Réunion du 6 juillet 2011 à 17h00
Commission de la défense nationale et des forces armées

Thomas de Maizière, ministre de la défense de la République fédérale d'Allemagne :

C'est pour moi et pour mon pays un grand honneur de dialoguer aujourd'hui avec vous ; malgré tout ce qui nous réunit, cela n'avait rien d'une évidence. Il a été décidé que mon collègue et ami Gérard Longuet viendrait à l'automne au Bundestag pour une audition similaire, dans le cadre d'un dialogue qualifié de « stratégique ».

Nous vivons dans un monde périlleux, dont on a de plus en plus de mal à percevoir les contours. Autrefois, on craignait les États trop puissants ; aujourd'hui, les nouvelles menaces émergent des États trop faibles ou des territoires n'ayant plus d'organisation étatique. Nos instruments de défense classiques n'y sont pas adaptés.

La France et l'Allemagne sont réunis au sein de l'Union européenne et de l'Alliance atlantique ; nous nous réjouissons que la France ait décidé de réintégrer les structures de commandement de l'OTAN en 2009.

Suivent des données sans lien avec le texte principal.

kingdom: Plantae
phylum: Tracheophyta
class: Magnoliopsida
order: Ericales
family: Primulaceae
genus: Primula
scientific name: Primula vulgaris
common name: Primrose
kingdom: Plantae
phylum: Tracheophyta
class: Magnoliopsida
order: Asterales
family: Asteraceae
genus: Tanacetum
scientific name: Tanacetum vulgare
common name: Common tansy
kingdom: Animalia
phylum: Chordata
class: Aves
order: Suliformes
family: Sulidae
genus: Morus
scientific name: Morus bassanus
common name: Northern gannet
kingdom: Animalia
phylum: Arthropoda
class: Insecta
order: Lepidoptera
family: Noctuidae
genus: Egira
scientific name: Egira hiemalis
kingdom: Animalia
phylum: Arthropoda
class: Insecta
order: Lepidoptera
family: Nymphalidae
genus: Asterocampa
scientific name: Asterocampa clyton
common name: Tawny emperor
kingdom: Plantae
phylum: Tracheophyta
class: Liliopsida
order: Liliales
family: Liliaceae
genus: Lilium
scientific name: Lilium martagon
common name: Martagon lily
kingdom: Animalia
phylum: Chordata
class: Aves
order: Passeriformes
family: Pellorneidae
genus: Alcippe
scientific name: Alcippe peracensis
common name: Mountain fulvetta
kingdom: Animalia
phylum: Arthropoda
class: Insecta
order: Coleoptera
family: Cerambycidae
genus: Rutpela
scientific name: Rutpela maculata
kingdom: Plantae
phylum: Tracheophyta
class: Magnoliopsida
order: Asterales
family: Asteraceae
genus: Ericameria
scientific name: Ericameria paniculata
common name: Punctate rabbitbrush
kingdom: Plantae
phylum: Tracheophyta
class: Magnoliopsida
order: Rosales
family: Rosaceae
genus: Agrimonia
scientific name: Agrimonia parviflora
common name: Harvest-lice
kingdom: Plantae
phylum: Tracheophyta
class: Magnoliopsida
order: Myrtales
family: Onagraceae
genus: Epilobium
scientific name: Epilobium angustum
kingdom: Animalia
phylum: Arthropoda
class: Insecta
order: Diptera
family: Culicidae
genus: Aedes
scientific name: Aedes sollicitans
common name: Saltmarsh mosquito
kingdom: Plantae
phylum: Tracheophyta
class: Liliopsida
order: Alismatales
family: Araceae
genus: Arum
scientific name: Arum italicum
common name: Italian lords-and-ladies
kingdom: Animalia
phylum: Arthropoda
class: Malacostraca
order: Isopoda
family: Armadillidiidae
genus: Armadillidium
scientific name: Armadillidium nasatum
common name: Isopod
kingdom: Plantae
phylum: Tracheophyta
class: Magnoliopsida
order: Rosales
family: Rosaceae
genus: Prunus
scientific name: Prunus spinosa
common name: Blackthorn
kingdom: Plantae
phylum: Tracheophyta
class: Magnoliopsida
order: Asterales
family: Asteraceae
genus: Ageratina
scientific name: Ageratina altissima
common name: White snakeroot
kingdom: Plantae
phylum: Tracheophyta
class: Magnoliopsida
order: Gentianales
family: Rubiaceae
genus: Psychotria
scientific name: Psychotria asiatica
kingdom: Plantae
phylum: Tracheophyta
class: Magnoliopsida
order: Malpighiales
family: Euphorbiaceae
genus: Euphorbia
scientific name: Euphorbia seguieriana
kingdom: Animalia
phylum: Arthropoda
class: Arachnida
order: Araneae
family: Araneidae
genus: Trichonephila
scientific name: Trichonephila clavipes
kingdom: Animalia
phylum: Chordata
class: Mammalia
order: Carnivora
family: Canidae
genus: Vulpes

Un collègue d'un pays membre de l'OTAN qui, après avoir été ministre de la défense, est maintenant ministre des affaires étrangères, m'a dit un jour que les ministres des affaires étrangères s'occupent du monde tel qu'il pourrait ou devrait être, alors que les ministres de la défense et de l'intérieur sont confrontés au monde tel qu'il est, ce qui complique parfois les choses. Bien souvent, nous devons traiter en effet de problèmes qui semblent impossibles à résoudre ; nous intervenons lorsque la politique a échoué, avec l'obligation de parvenir à un résultat immédiat. Or, il y a de moins en moins de ressources financières et nos pays sont confrontés à un endettement important. En d'autres termes, nous devons faire plus avec moins.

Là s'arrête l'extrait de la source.